VMware CTO Ben Fathi told CRN via email on Sunday he has left the company, and is looking at a variety of new opportunities. Fathi, who as of Tuesday was still listed as VMware CTO, has yet to be replaced.

Fathi's departure came about the same time that Chuck Hollis, a longtime EMC storage executive who spent the past two years at VMware, left that company to join Oracle's converged infrastructure group, where he will be reporting to former EMC executive Dave Donatelli, who joined Oracle in March.

Furthermore, Pivotal Software CEO Paul Maritz last week stepped down from his executive role while remaining executive chairman of the company's board. Maritz was succeeded as CEO by Rob Mee, one of Pivotal's co-founders and, until now, the company's executive vice president for products and R&D.

VMware, which is more than 80 percent owned by EMC, is part of the EMC Federation, along with RSA, Pivotal, VCE, and EMC's Information Infrastructure division.

The change in EMC Federation leadership comes at a critical time for parent company EMC. EMC is under pressure from activist investor Elliott Management to break up the EMC Federation, which includes EMC, VMware, big-data and business-analytics software developer Pivotal, security developer RSA, and converged infrastructure developer VCE.

EMC and Elliott Management in January signed a standstill agreement under which Elliott Management expressed satisfaction that EMC was doing what it could to make changes favorable to investors. That agreement ends in September.

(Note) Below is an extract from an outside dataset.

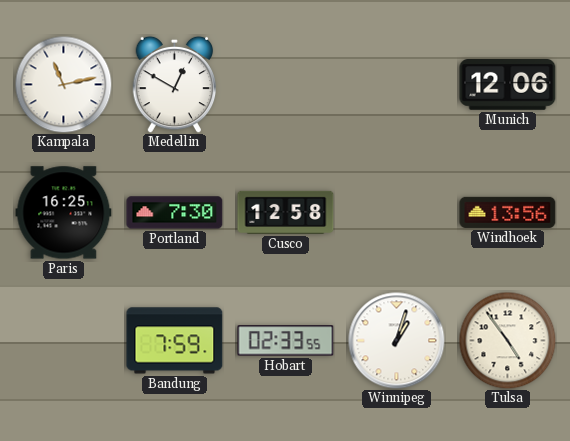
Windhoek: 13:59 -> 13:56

Adding to the uncertainty about the EMC Federation is speculation that EMC may purchase the remainder of VMware to cut operational costs, or even that VMware might buy parent company EMC via a downstream acquisition. VMware President and CEO Pat Gelsinger supposedly squelched the latter rumor, according to a report by an Israel-based publication, which talked to him in Israel this month.

Meanwhile, speculation continues over the possibility that Hewlett-Packard is considering acquiring EMC, either with or without VMware.

Jamie Shepard, senior vice president for health care and strategy at Lumenate, a Dallas-based solution provider and EMC channel partner, told CRN via email that it was interesting that Thurmond left so quickly to go to Qlik.

Thurmond did a lot of good things while with EMC storage, RSA Security and, finally, at VCE, Shepard wrote.

"[It] just blows me away that he is there. This is a real tell tale sign of the times. Thurmond was part of the EMC RAT Pack, so to speak. One of the old school original guys when EMC really began to hit their stride. For him to leave after 20+ years to go to an analytics firm is astounding to me," he wrote.

Shepard wrote that Thurmond tried to stay "in the family" by moving from EMC to RSA to VCE, but his departure is another sign that people in the EMC Federation are feeling massive pressure within EMC and from board members and investors to make their storage numbers even as the competition grows.

"Unsettling is the future for a lot of these guys, and going to a small analytics firm [like Qlik] is his way of showing everyone that farming data, data lakes for predictive outcomes, is where the money is at. Thurmond is no push over either, very channel focused, strong leader and well respected amongst his peers," he wrote.